# [WHAT THIS TASK INVOLVES]
Pictures within the data are to be left out; everything else must be reproduced exactly.

# [COLLECTED DATA]
________

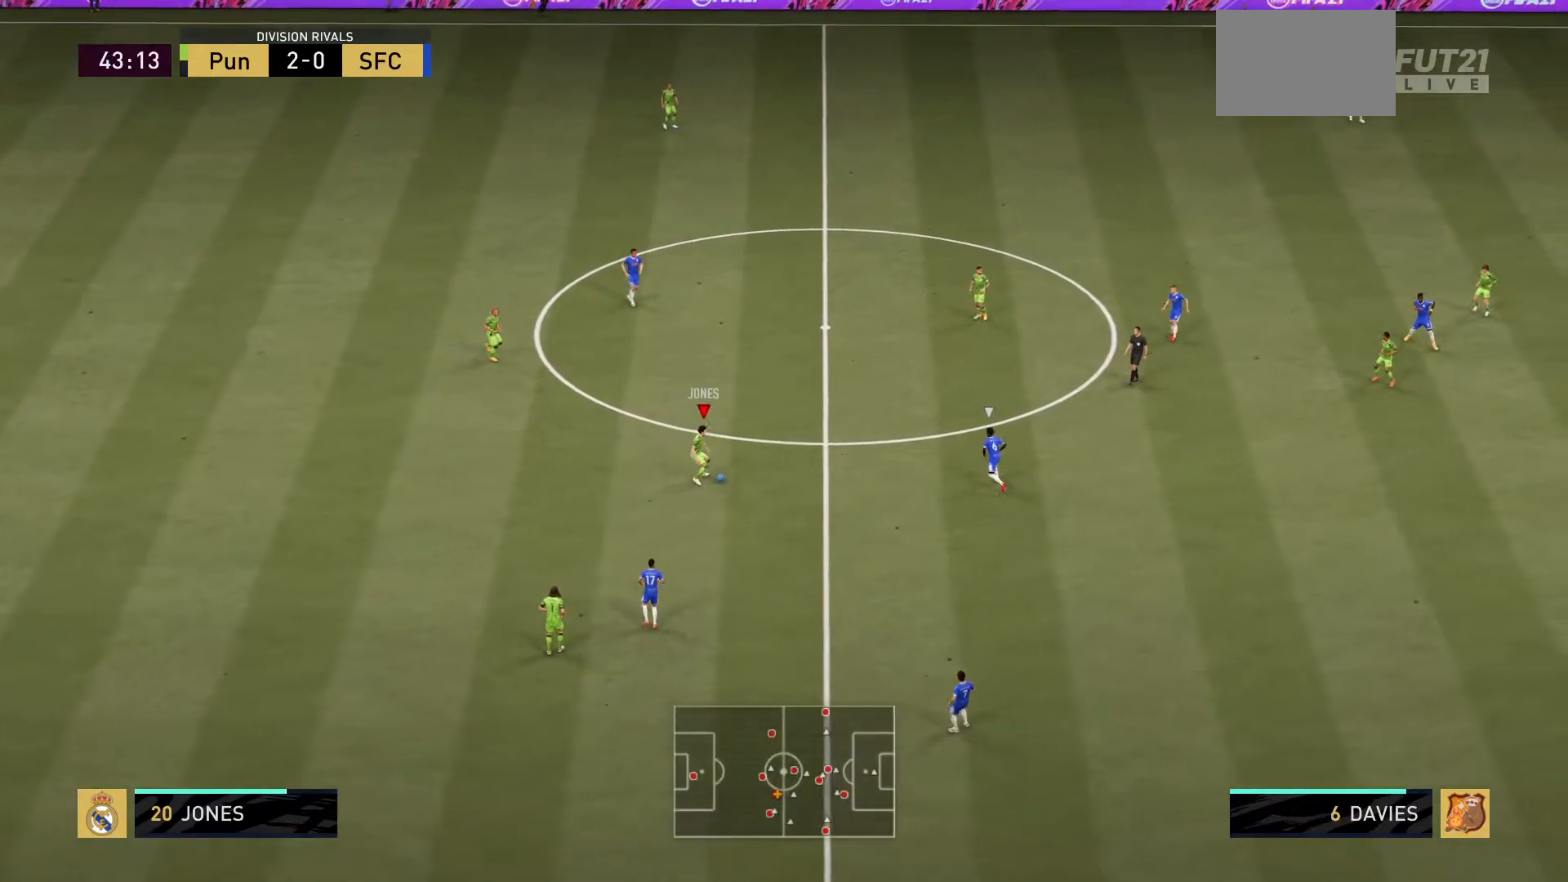
{"buttons": [], "left_stick": "down-right", "right_stick": "center", "events": []}
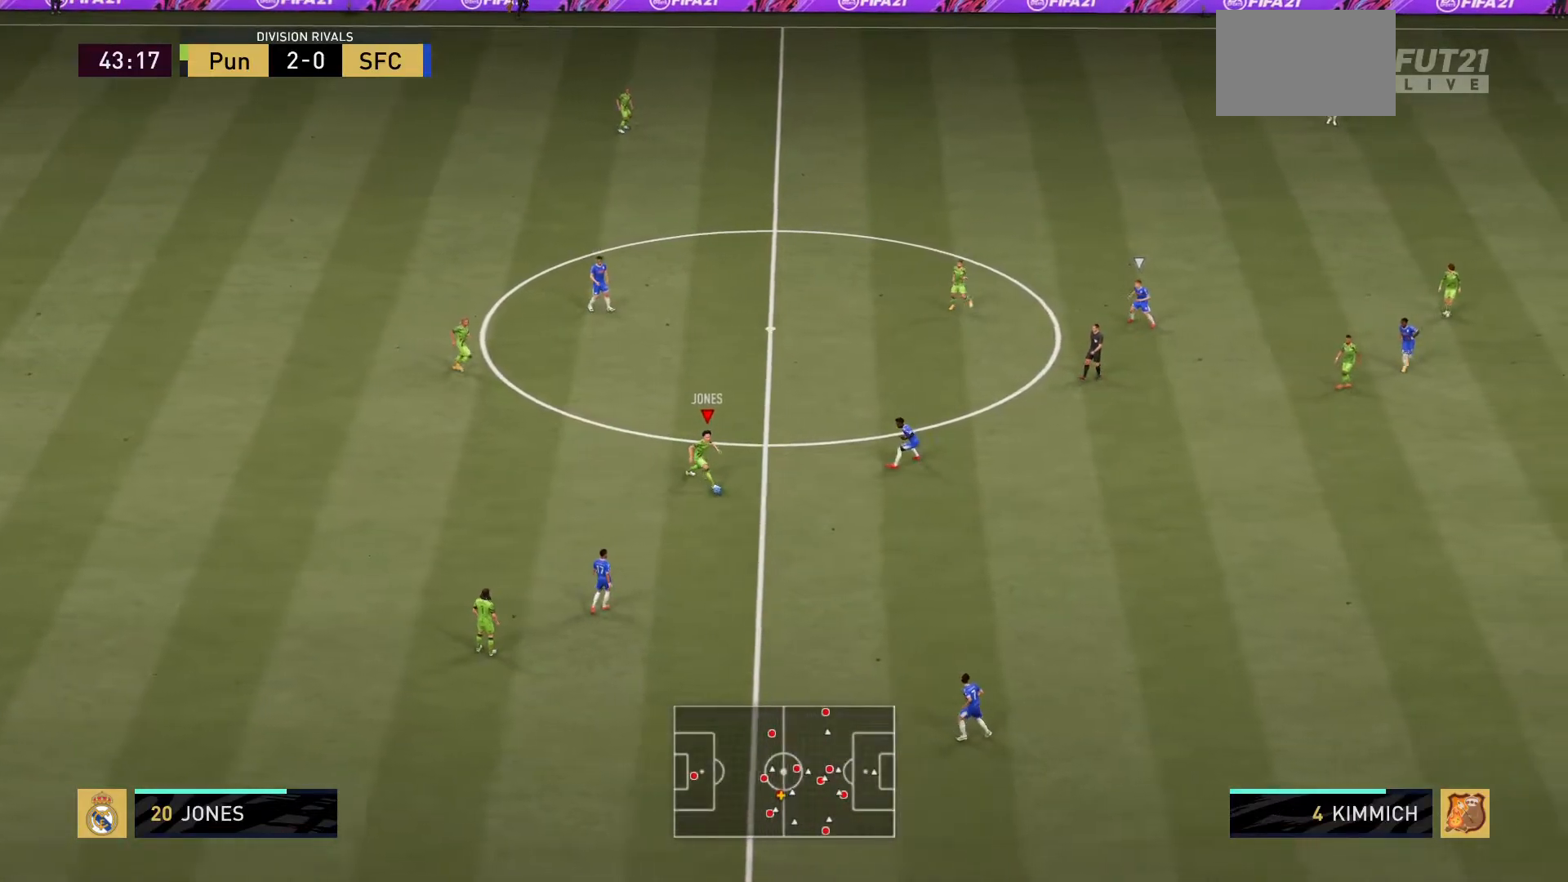
{"buttons": ["CROSS"], "left_stick": "down-right", "right_stick": "center", "events": [[267, "CROSS", "down"]]}
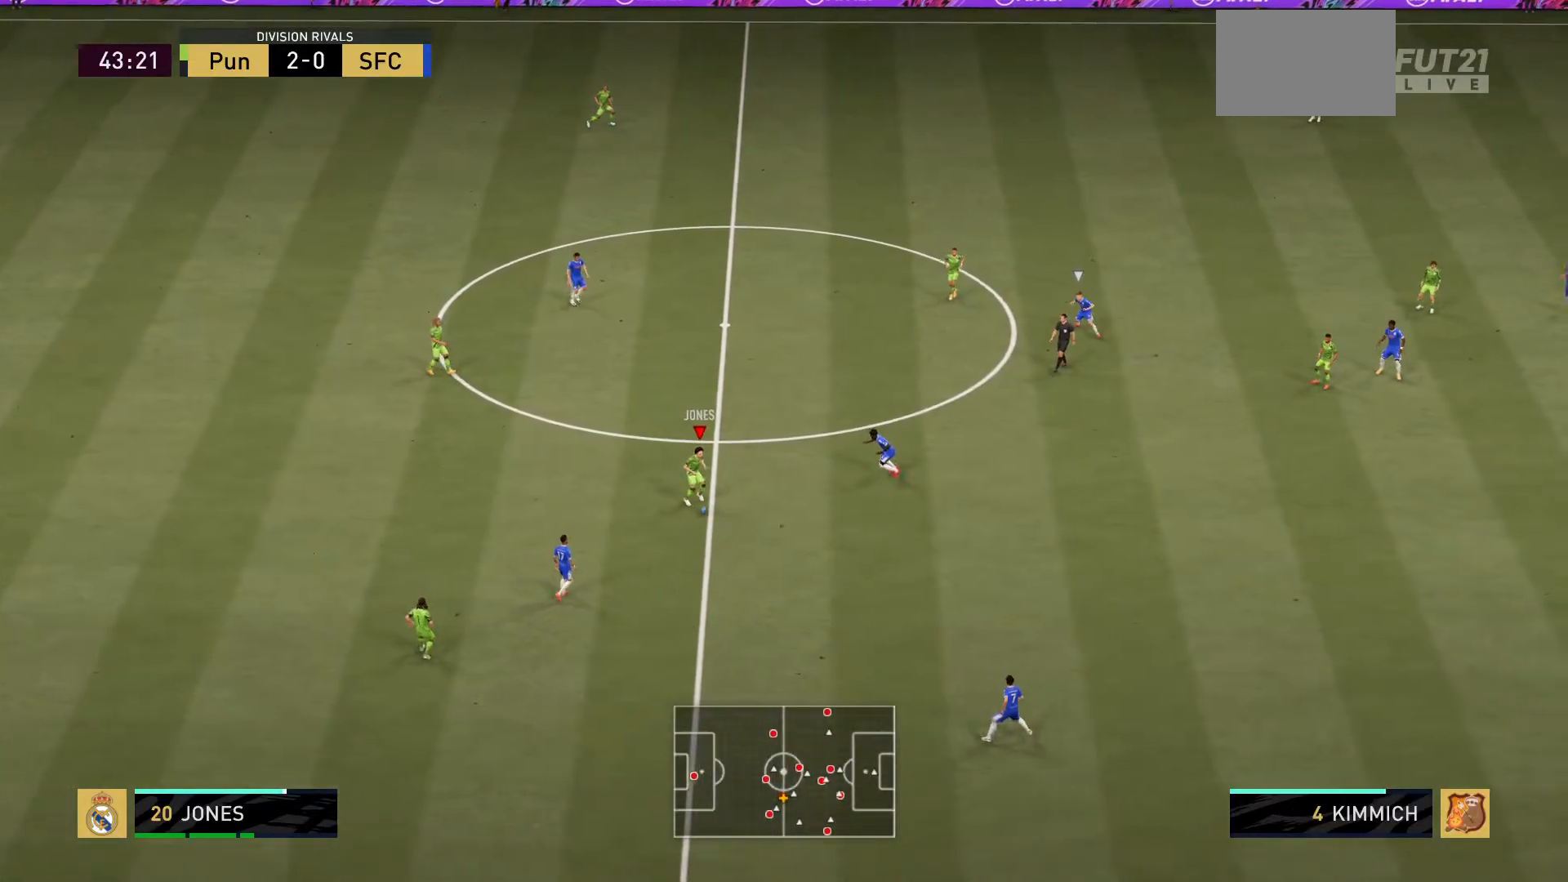
{"buttons": [], "left_stick": "down-right", "right_stick": "center", "events": [[50, "CROSS", "up"]]}
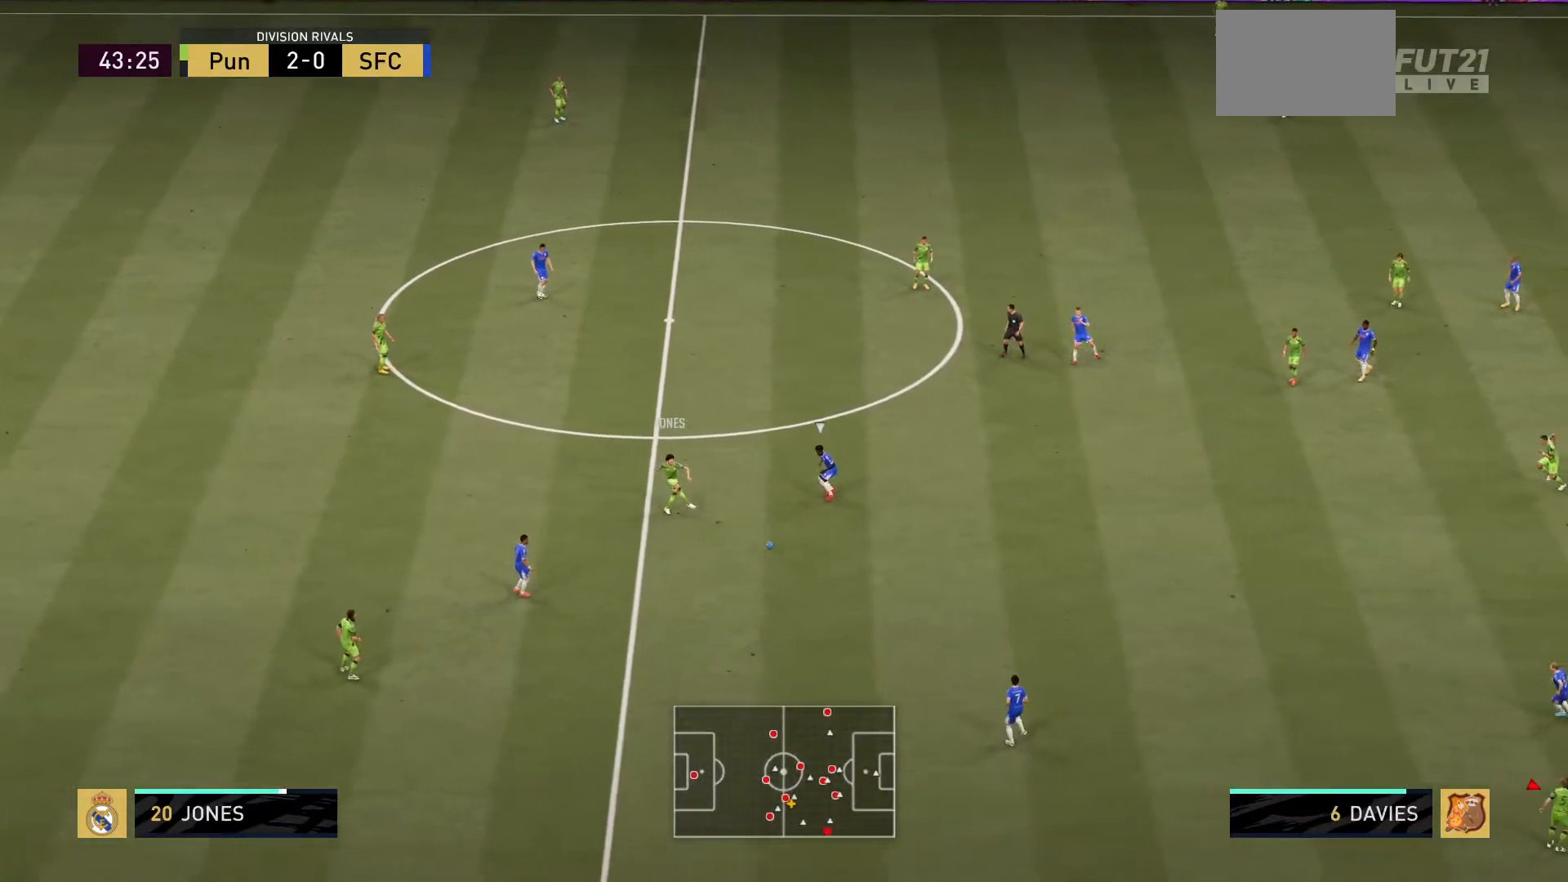
{"buttons": [], "left_stick": "left", "right_stick": "center", "events": [[250, "left_stick", "right"], [434, "left_stick", "center"], [500, "left_stick", "left"]]}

________

# [TASK RESULT]
{"buttons": [], "left_stick": "down-right", "right_stick": "center", "events": []}
{"buttons": ["CROSS"], "left_stick": "down-right", "right_stick": "center", "events": [[267, "CROSS", "down"]]}
{"buttons": [], "left_stick": "down-right", "right_stick": "center", "events": [[50, "CROSS", "up"]]}
{"buttons": [], "left_stick": "left", "right_stick": "center", "events": [[250, "left_stick", "right"], [434, "left_stick", "center"], [500, "left_stick", "left"]]}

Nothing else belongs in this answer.